How is horse jumping scored
A show jumping course consists of a series of obstacles (10 minimum) in an arena. There will be a start and finish line to establish the time it takes a horse/rider team to finish the course. The team is judged on how fast they complete the course and how accurate they are. Mistakes on the course incur faults, or penalties.
“Retired” means the rider voluntarily decided not to complete the rest of the course. “Eliminated” means the rider broke a rule and was eliminated from the competition (e.g. fell off the horse).
If more than one horse completes the course clean (within the allotted time with no faults), the jumps are reordered into a shortened jump-off course that determines the winner. Obstacles may be altered, and a minimum of six jumping efforts are required.
Walking the course
Prior to the jumping competitions, each class will allow riders to walk the course that they will ride. This allows riders to count the strides between fences and start to plan routes for their regular rounds as well as the jump off rounds.

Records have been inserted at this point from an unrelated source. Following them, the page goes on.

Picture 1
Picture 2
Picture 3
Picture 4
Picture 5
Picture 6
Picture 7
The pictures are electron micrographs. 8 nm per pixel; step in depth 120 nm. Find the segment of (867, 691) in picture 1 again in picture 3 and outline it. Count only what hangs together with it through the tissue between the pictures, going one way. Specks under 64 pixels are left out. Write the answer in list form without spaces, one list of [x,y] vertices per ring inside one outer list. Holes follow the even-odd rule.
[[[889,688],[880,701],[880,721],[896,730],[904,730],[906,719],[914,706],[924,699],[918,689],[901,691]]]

It’ll also give them a better chance to assess which fences may be more of a problem for the horse they ride, thereby emphasizing the importance of getting a good track to these fences.
Dressing the Part
Show jumping has a pretty relaxed dress code. For bigger competitions, a show coat is the respectful option and in some cases, required. For many other shows, a collared show shirt or sun shirt is accepted. Riders often ride in long sleeves but short sleeves are also accepted.
Helmets are required, as are boots with a heel. Show jumping allows for more self expression and bright colours are not frowned upon in the same manner they may be in the hunter ring.

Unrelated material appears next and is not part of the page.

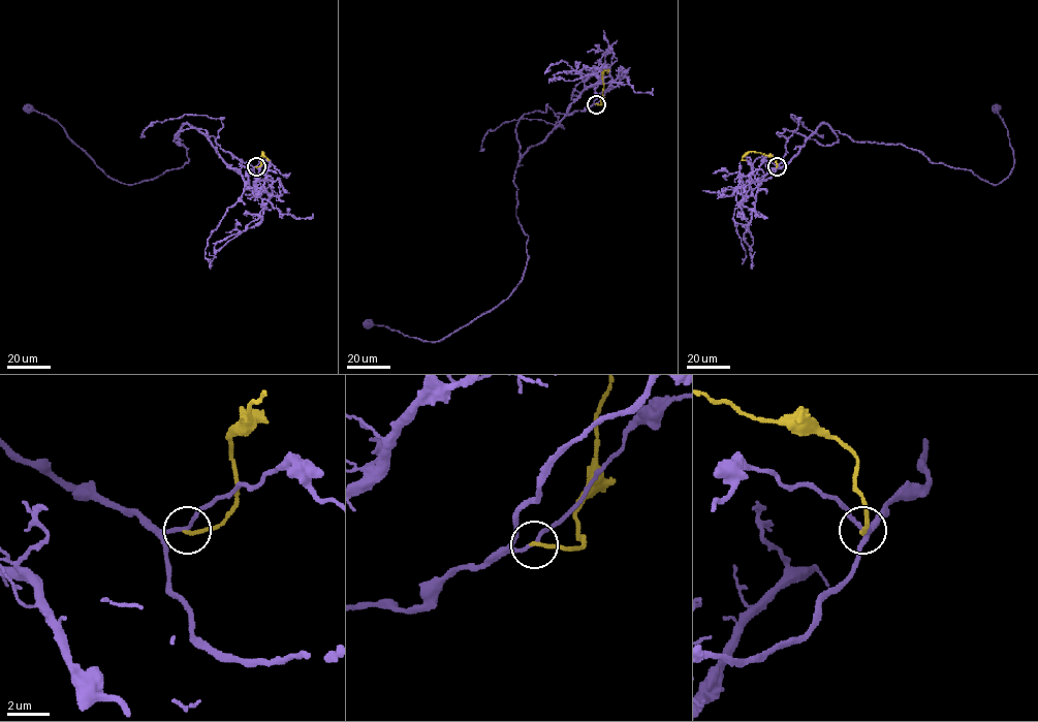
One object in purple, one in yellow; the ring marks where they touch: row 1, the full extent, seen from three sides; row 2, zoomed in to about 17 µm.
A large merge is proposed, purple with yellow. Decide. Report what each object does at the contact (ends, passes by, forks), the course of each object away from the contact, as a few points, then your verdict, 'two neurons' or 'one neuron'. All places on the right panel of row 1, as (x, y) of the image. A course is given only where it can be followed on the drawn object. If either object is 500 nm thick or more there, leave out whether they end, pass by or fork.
purple passes by | yellow ends | purple via (777, 166), (783, 128), (823, 146), (836, 130), (996, 184), (1014, 163), (996, 108) | yellow via (777, 166), (775, 158), (760, 153), (748, 152), (742, 158), (746, 160) | two neurons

Etiquette and Sportsmanship
Part of being a good sport is being kind to your horse. If a horse refuses a fence, even if you are frustrated, you should refrain from punishing or whipping the horse. Doing so gives you license to take out said frustration on the horse and this is not only unfair to the horse, but it also makes you look like you lack control. Be kind to your horse, pat them for their mistakes, and know that they tried anyways.

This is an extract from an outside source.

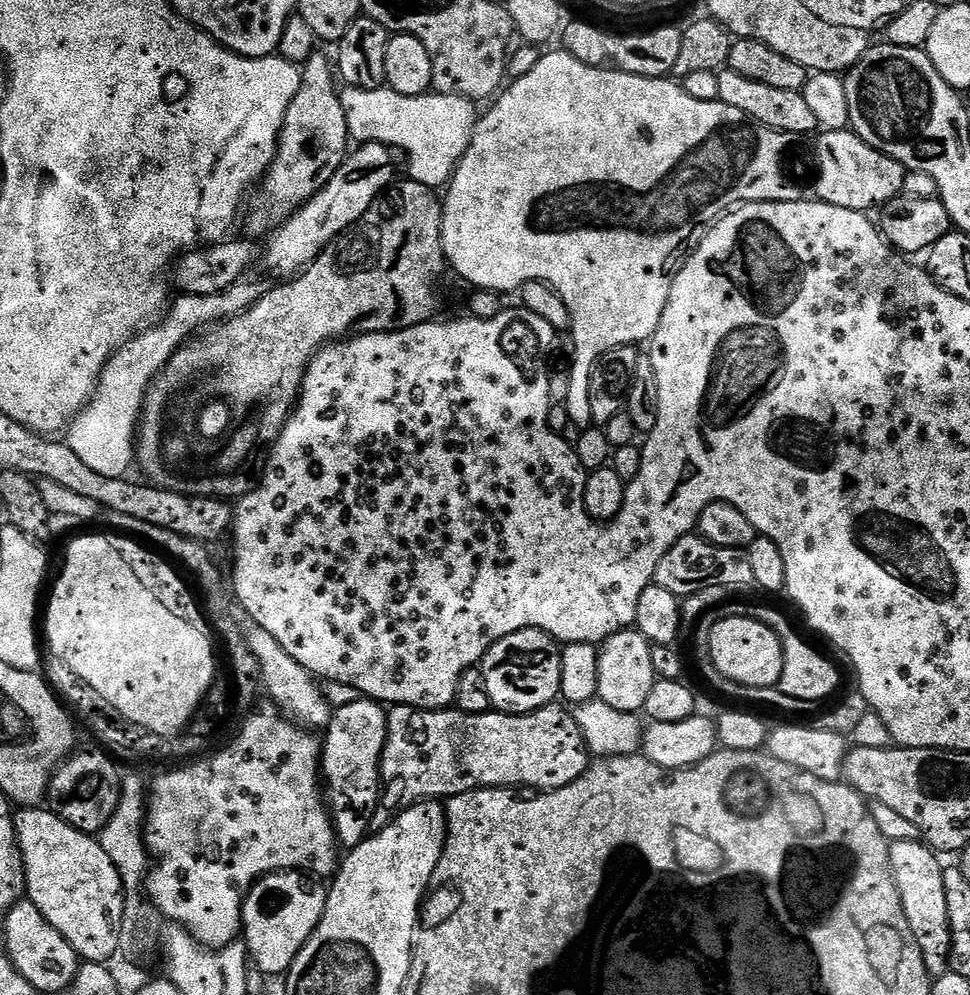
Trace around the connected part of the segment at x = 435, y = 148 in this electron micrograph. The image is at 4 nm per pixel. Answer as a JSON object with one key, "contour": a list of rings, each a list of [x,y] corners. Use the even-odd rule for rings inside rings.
{"contour":[[[387,86],[378,90],[345,87],[340,101],[353,141],[384,144],[402,156],[404,152],[408,159],[407,179],[433,190],[443,189],[451,181],[470,146],[478,119],[477,105],[465,96],[407,96]]]}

Show up early to your class to write your name down for the order of go. You can count the number of riders ahead of you and get a better approximation for your ride time, but you’ll still want to be there earlier than you think you need to be in case the class runs quicker.
Allow for ample time for warm up to be fair to your horse, this also gives you more of a chance to diffuse any pre-show nerves. Congratulate your fellow competitors and be a friendly face around the arena. Tensions may be high when you’re competing against people, but this is never an excuse to be rude.
Show jumping is an incredible sport for riders looking for an exciting, yet accuracy-driven sport. It requires skill from both horse and rider and shows off some of the best athleticism in the horse community.
It is also more removed from tradition than other sports, making it more welcoming due to lack of rules surrounding the dress code as well as the judging being solely based on performance without bias, meaning that the rider will never meet discrimination due to personal bias from the judge.
This makes it one of the most clear and upfront sports, since you see your score immediately after your class, and the timer decides who wins. If you’re looking for a sport you can have fun in, and also find shows in great quantities across the world, this might be the sport for you!